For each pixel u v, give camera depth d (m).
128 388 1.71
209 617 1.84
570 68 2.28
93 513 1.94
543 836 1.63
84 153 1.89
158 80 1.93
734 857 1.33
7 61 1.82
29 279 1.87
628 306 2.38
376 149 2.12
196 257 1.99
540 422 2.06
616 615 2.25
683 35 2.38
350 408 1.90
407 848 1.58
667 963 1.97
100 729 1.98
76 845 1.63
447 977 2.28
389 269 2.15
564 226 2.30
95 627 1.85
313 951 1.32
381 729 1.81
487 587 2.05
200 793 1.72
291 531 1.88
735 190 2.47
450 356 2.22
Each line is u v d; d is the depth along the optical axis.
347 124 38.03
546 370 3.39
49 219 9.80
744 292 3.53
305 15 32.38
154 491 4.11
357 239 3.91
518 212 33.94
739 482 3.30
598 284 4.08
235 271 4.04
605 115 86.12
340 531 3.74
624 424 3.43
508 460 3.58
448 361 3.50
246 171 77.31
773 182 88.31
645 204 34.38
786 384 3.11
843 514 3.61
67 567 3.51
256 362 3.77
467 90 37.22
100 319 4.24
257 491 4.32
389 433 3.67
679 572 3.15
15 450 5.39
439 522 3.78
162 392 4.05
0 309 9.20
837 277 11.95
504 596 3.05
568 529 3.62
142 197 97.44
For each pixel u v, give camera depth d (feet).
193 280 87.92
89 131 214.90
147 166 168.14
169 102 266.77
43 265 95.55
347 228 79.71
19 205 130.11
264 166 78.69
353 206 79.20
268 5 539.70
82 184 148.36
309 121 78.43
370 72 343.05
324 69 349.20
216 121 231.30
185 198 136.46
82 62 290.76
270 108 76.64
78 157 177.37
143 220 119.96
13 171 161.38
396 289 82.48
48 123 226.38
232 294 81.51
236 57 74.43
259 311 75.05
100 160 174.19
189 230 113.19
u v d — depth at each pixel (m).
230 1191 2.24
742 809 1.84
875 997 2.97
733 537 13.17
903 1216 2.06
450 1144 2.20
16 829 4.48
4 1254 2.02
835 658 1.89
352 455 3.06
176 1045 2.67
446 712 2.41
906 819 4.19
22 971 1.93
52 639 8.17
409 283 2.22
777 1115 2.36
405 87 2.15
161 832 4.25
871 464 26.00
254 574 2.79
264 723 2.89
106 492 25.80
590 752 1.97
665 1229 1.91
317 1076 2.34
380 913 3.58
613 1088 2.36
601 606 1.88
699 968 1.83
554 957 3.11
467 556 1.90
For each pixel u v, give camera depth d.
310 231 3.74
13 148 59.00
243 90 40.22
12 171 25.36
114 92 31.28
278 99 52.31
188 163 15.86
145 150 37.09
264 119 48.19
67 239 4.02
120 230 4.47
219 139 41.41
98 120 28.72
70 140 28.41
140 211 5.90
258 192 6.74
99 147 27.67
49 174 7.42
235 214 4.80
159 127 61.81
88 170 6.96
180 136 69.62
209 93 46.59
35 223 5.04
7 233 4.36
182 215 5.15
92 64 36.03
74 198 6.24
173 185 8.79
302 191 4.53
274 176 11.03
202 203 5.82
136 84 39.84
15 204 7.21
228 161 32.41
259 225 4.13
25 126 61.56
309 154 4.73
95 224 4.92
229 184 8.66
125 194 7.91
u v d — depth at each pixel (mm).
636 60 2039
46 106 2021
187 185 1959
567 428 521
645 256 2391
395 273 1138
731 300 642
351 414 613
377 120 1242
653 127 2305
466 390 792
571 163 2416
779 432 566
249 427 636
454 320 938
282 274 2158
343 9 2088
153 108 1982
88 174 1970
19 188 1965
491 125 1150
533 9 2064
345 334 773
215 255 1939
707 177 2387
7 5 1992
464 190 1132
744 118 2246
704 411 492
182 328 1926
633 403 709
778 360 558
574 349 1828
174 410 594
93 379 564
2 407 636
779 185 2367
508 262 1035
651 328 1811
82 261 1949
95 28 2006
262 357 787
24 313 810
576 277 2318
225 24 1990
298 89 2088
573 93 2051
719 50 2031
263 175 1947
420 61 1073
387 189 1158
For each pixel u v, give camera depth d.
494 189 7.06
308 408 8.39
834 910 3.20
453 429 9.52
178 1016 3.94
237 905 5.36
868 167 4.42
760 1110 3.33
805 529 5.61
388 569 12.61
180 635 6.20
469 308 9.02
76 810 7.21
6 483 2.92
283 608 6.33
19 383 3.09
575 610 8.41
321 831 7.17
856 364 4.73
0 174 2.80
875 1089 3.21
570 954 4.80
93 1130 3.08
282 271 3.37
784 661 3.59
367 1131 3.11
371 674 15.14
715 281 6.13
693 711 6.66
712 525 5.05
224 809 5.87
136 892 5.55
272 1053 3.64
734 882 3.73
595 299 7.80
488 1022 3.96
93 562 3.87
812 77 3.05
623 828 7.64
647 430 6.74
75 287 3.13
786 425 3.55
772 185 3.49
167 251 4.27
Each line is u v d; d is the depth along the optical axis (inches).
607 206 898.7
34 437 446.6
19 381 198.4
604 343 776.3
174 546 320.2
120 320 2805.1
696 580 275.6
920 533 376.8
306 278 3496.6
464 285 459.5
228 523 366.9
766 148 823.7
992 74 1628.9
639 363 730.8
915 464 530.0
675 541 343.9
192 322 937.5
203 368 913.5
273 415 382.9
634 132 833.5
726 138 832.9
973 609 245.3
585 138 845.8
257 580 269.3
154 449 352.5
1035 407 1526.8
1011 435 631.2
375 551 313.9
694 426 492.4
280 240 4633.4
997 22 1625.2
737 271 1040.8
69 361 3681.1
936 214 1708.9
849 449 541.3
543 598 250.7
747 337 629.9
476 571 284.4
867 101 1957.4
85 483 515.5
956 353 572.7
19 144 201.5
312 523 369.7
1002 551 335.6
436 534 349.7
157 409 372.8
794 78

Your assignment
Lines containing the word "along" in the entries above should be counted, and only that number given.

Result of this exercise
2